Russ Hunt

It's in the Cards

Annual Atlantic Universities' Teaching Showcase
Mount Saint Vincent University, 29 October 2011

Abstract:
 

There is no question that oral discussions are a valuable learning tool, even though they have problems -- e.g., they tend to be dominated by some students to the exclusion of others; many students speak only to the instructor; a first response to a question or proposition intended to stimulate thought and discourse tends to constrain or shape the entire discussion, etc. In this session, I will demonstrate one strategy I've found useful in engaging a wider proportion of the class more actively in a discussion. To structure a discussion, or to get it started, I use a deck of 3X5 cards, each with a class member's name on it. I shuffle the cards, and deal them out one at a time. Students whose name comes up have the floor -- just as in a usual "round," they can pass if they like with no opprobrium, or they can say what they think relevant. As in a round, the speaker has the floor, and then we pass on to the next one. When the round is done, the floor is open for discussion.
Slightly longer explanation of the rationale
(adapted from an article for the St. Thomas Teaching Perspectives)

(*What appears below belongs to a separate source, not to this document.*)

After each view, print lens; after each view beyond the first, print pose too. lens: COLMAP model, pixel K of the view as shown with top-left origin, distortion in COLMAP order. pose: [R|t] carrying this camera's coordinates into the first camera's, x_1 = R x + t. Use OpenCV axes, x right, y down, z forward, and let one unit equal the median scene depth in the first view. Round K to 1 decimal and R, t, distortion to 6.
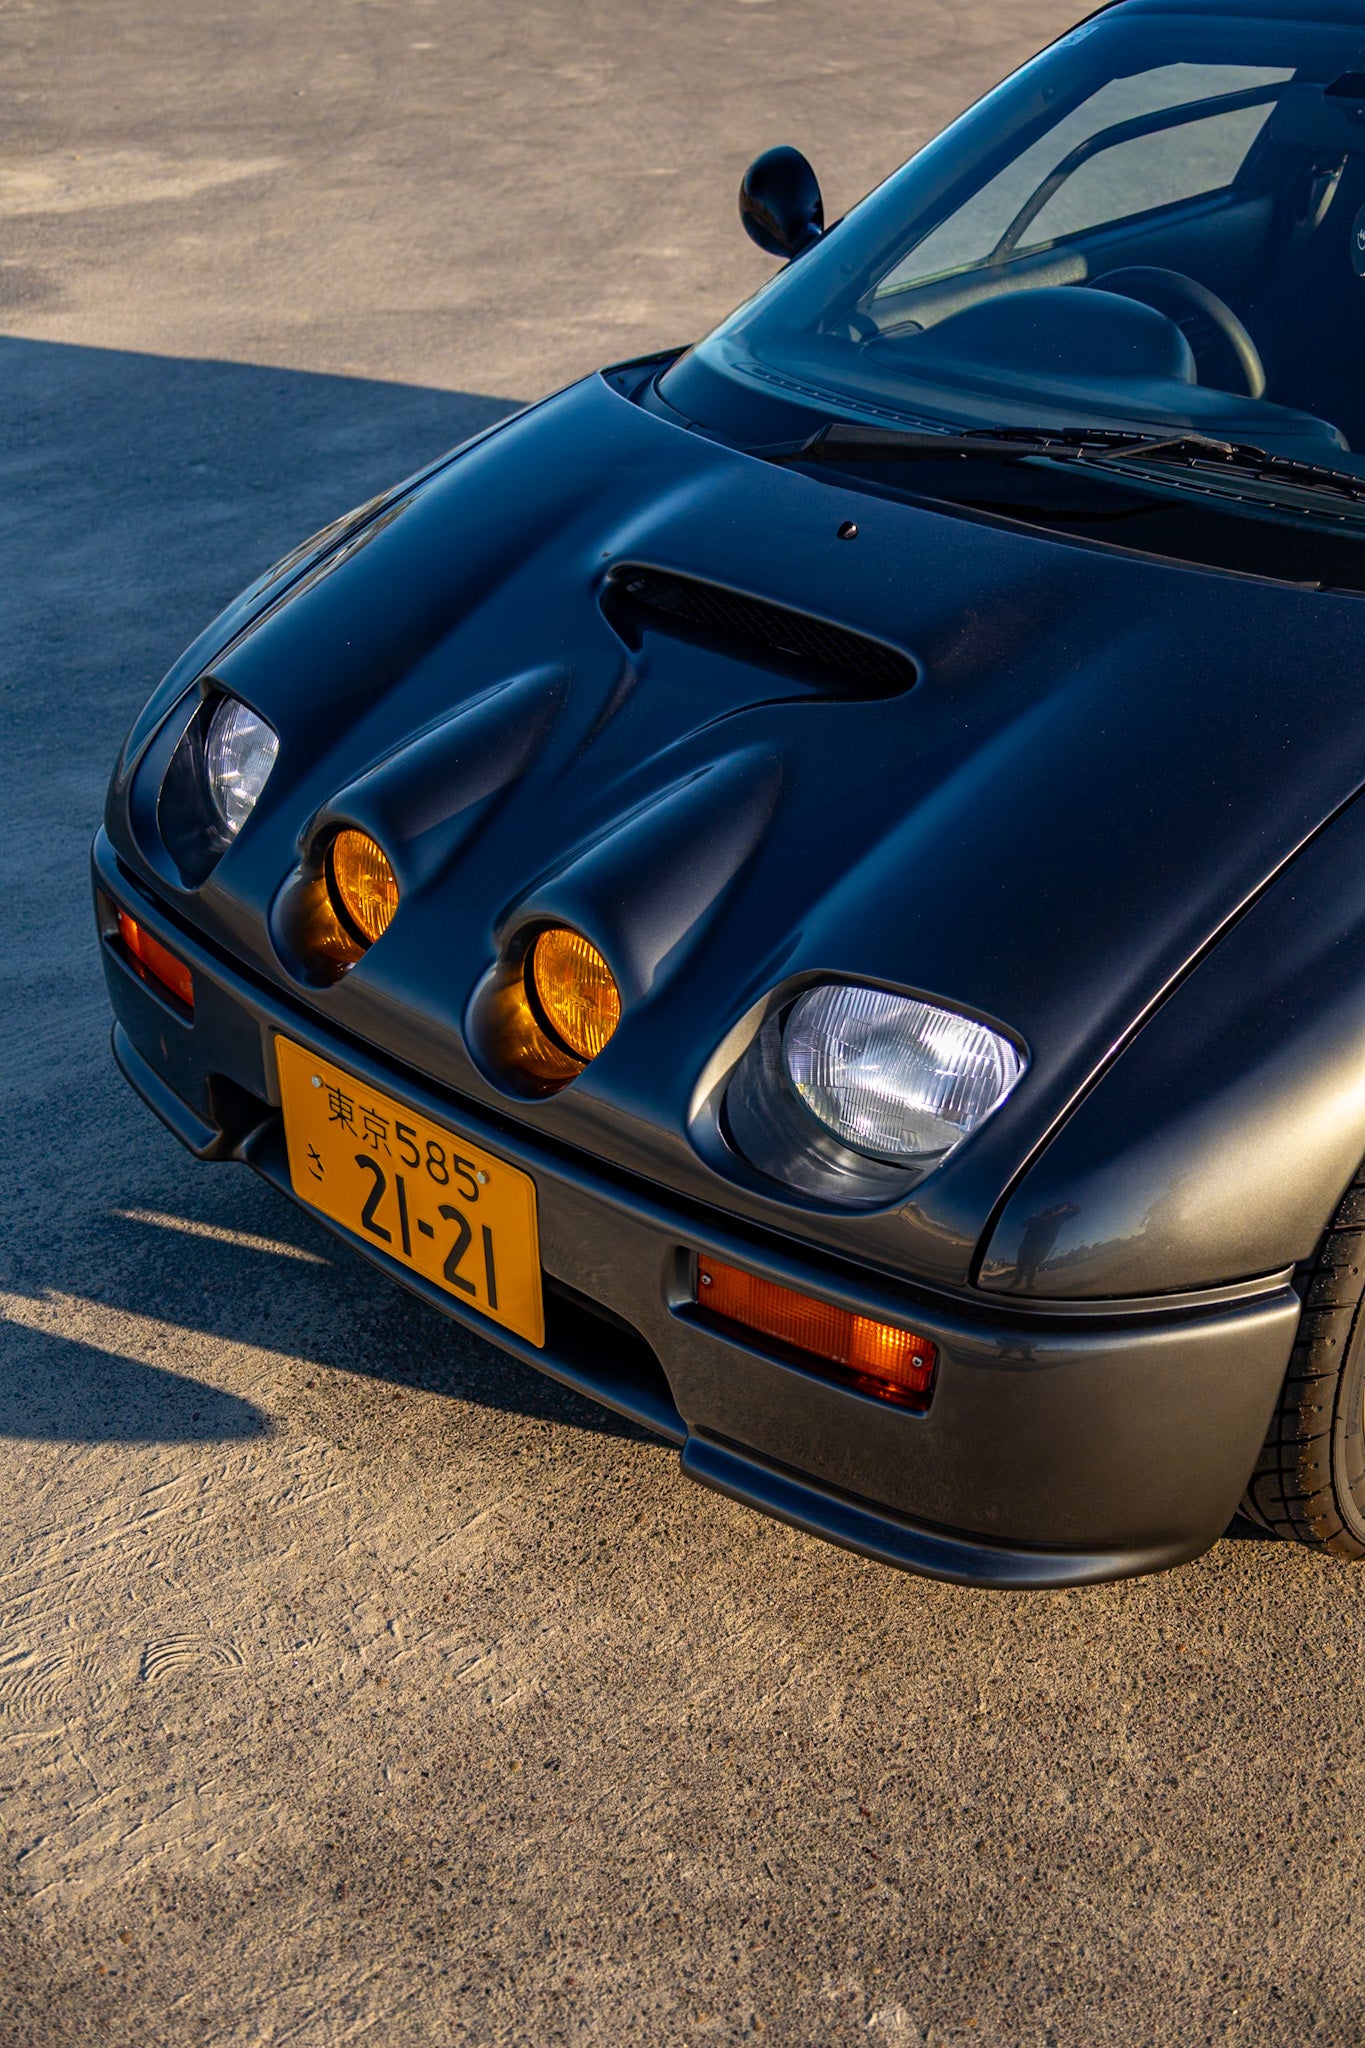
lens RADIAL K [[2346.4, 0, 670.9], [0, 2346.4, 1026.7], [0, 0, 1]] dist [0.008286, 0.000000]
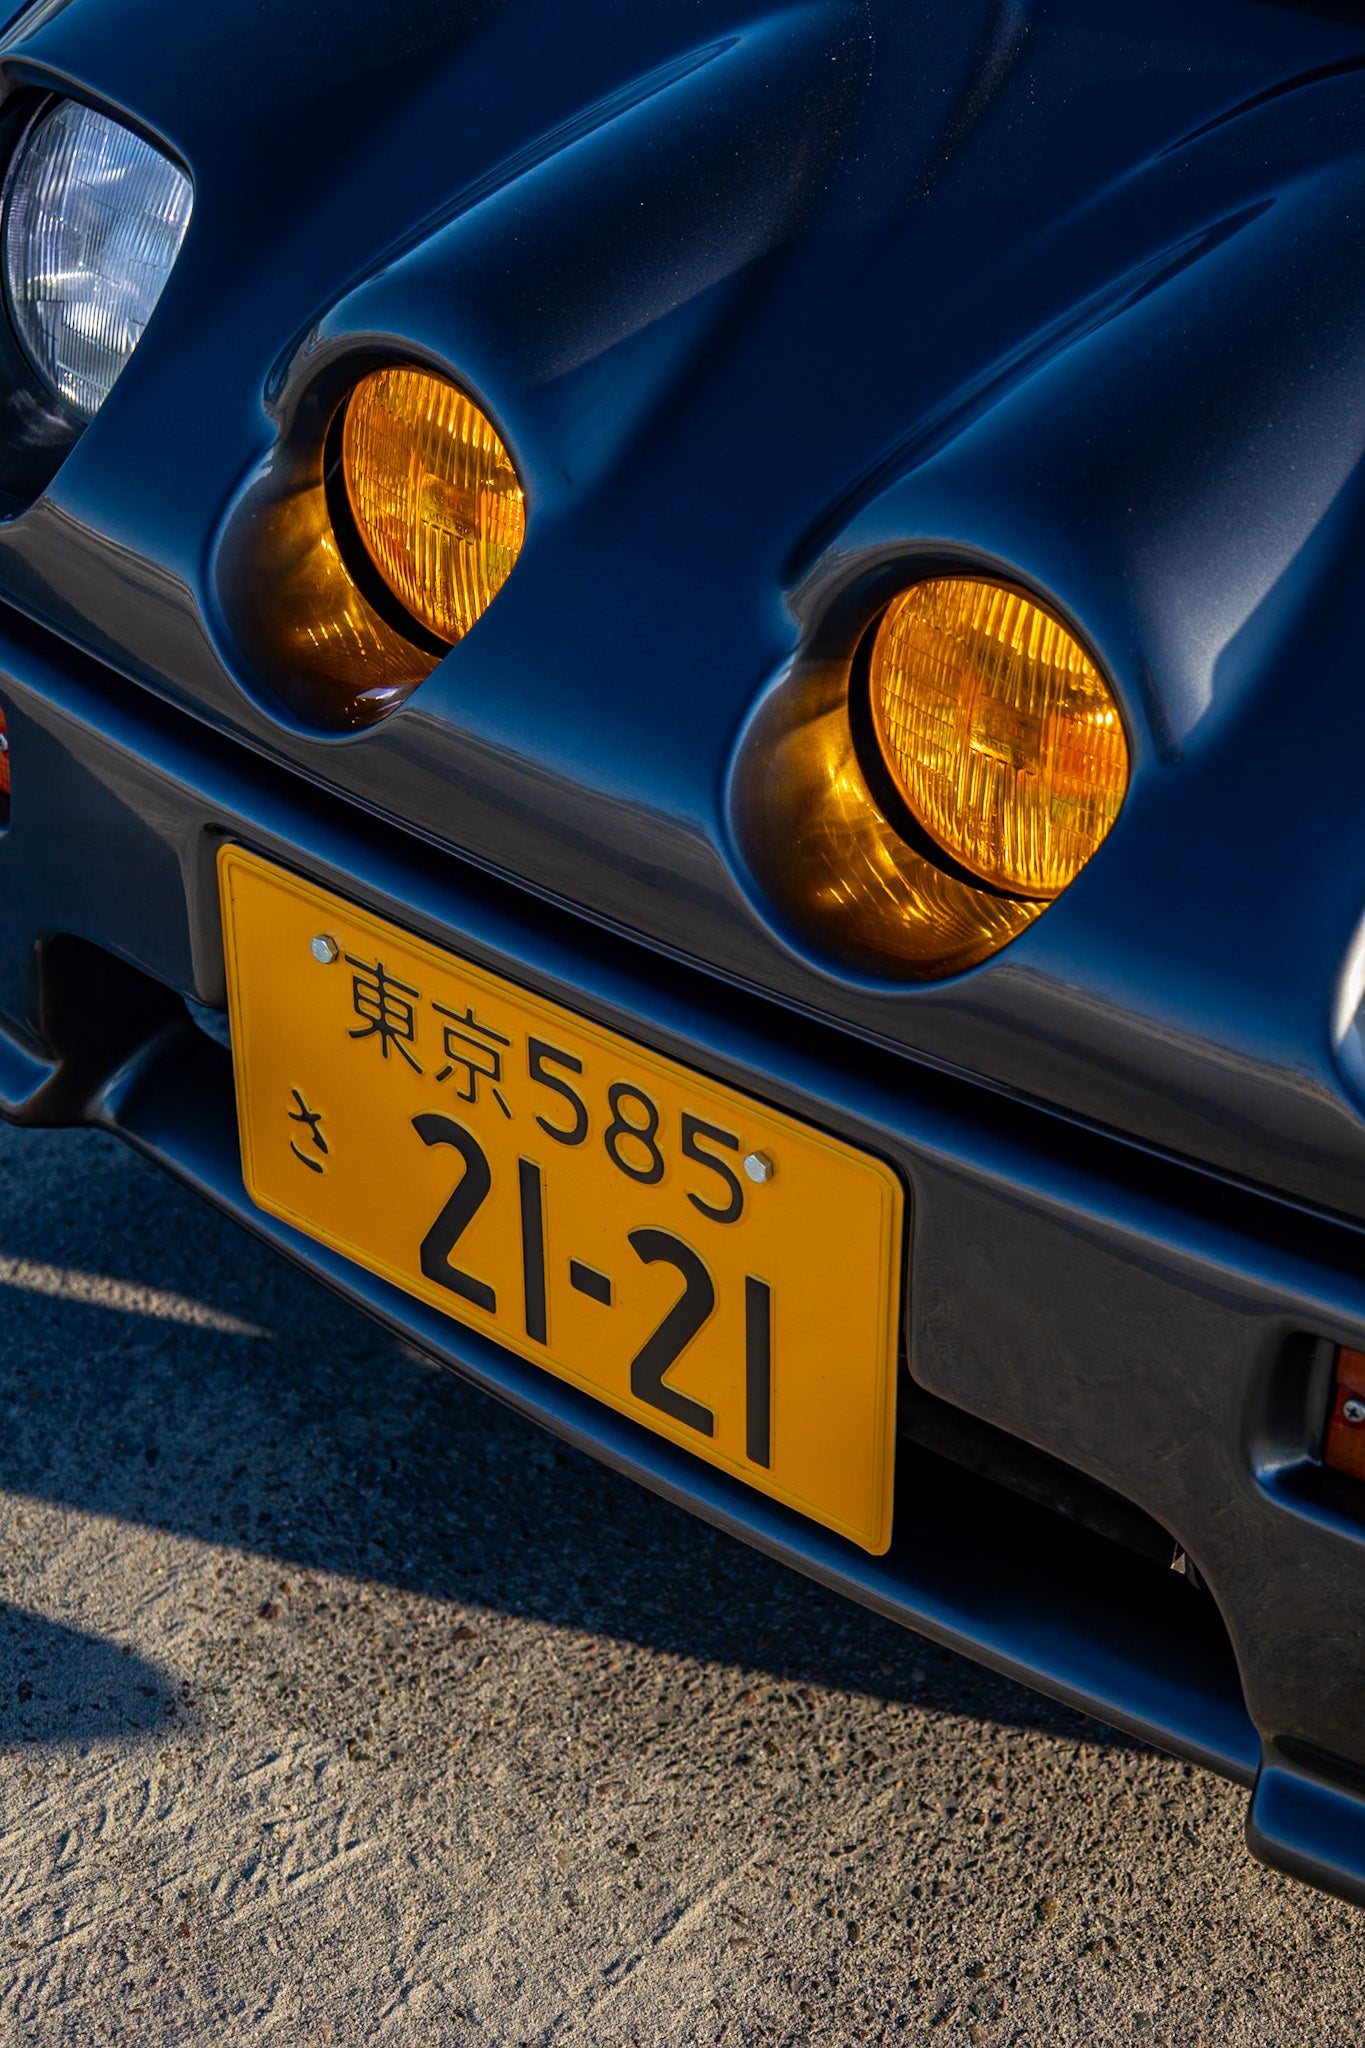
lens RADIAL K [[3672.8, 0, 677.2], [0, 3672.8, 1009.5], [0, 0, 1]] dist [0.034016, 0.000000]
pose [[0.998560, -0.013454, 0.051928, -0.118818], [0.011355, 0.999114, 0.040514, 0.007371], [-0.052427, -0.039866, 0.997829, 0.306545]]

There are a number of familiar, and continuing, challenges faced by instructors who want to use oral discussion as a strategy to help students learn. Some of these most of us never think much about because they seem to be simply intrinsic components of the situation; others are familiar to all of us.

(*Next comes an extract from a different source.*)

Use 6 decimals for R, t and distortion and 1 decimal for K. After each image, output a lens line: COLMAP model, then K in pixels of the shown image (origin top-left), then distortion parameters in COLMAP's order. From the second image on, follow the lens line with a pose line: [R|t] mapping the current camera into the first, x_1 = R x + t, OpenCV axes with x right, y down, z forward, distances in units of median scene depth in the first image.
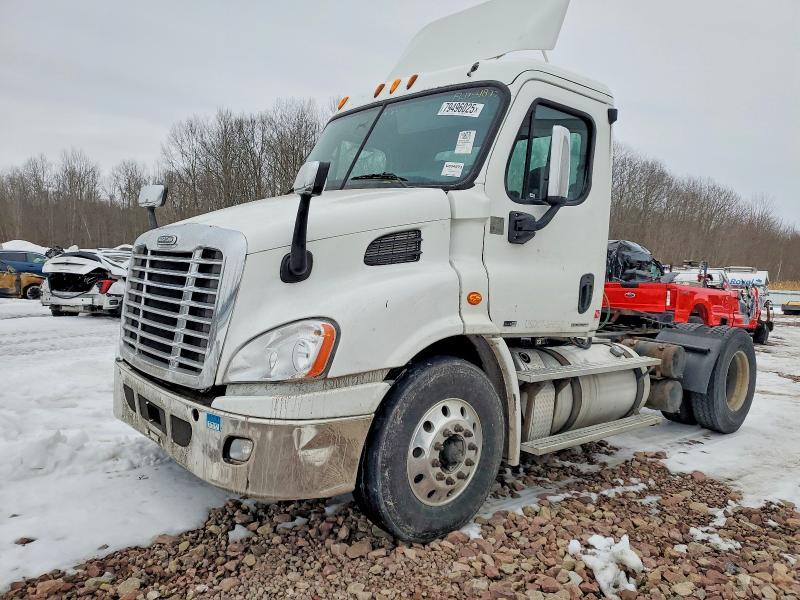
lens RADIAL K [[632.4, 0, 399.1], [0, 632.4, 309.7], [0, 0, 1]] dist [0.044592, -0.051158]
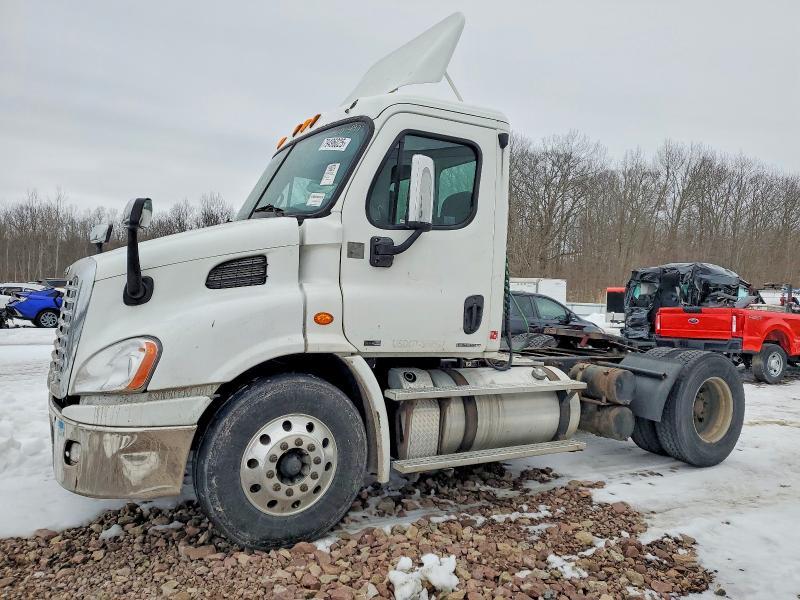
lens RADIAL K [[641.8, 0, 412.2], [0, 641.8, 300.5], [0, 0, 1]] dist [0.019148, -0.001626]
pose [[0.980707, -0.012376, -0.195093, 0.445206], [0.000353, 0.998104, -0.061543, 0.015977], [0.195485, 0.060287, 0.978852, -0.022368]]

The familiar ones are, among others: the fact that oral discussions tend to be dominated by some students to the exclusion of others; that many or even most students speak only to the instructor and have little regard for the fact that what's going on is supposed to be a multilateral discussion rather than a question-answering session; that many students are reluctant to disagree with or even qualify what others say; that feelings are hurt when they do; that discussions tend inexorably to center around the instructor's interventions; that when they don't they tend to wander into the personal, the superficial, and the trivial.

We all know this, and most of us have developed more or less successful strategies for dealing with them. All have problems: calling on students directly to shift the dominance tends to intimidate the silent; interventions tend to be understood as evaluations. So, "yes, good, any other thoughts?" tends to shut discussion down because the "authority" has approved, whereas the noncommittal silence followed by "anyone else?" tends to shut discussion down because it's understood as "Wrong."

And so forth. Some the problems we don't often recognize tend to be structural: the first response to a question or proposition intended to stimulate thought and discourse tends to shape the entire discussion; those who might have thought of a different approach entirely are sucked into the wake of the discussion and often forget what their original response was; those who tend to be less aggressive in participation end up discussing someone else's idea rather than their own; if the discussion is unilaterally wrenched in another direction by the teacher's intervention it becomes her interrupted lecture rather than a true dialogue.

Even though such problems are part of the territory, I, like most of my colleagues, believe there's something irreplaceably valuable about helping students formulate and take responsibility for their ideas, place them into a polite but uncompromising academic environment, and learn from being wrong, or partial, or even from coming up with ideas that impress and engage others. My career choice, in fact, was governed -- over a half century ago -- by the conviction that academia was the only place (the only place I knew of, anyway) where such discussions regularly took place.

One idea I've been working with for some years seems to me helpful in creating such discussions; among other things, it seems to help me to engage a wider proportion of the class in the conversation. To structure that discussion, or to get it started, I use a deck of 3X5 cards, each with a class member's name on it. I usually have them fill out the cards at the beginning of the course, and use them regularly. To start, I say that we're going to do a round (if there are more students in the class than I'm likely to have time for in a session, I say we're going to do a round until we run out of time).

I shuffle the cards, and deal them out one at a time. Students whose name comes up have the floor -- just as in a usual "round," they can pass if they like with no opprobrium, or they can say what they think relevant. As in a round, the speaker has the floor, and then we pass on to the next one (I often remind students that if someone says something they want to respond to, they should make a note). When the round is done, the floor is open for discussion.

There are, of course, variations; sometimes one can allow or encourage in-process responses; sometimes a student can, rather than simply passing, ask to have her card put back in the deck. I often hand the deck to a student in the class to call the names, as a way of making me less the focus of discussion.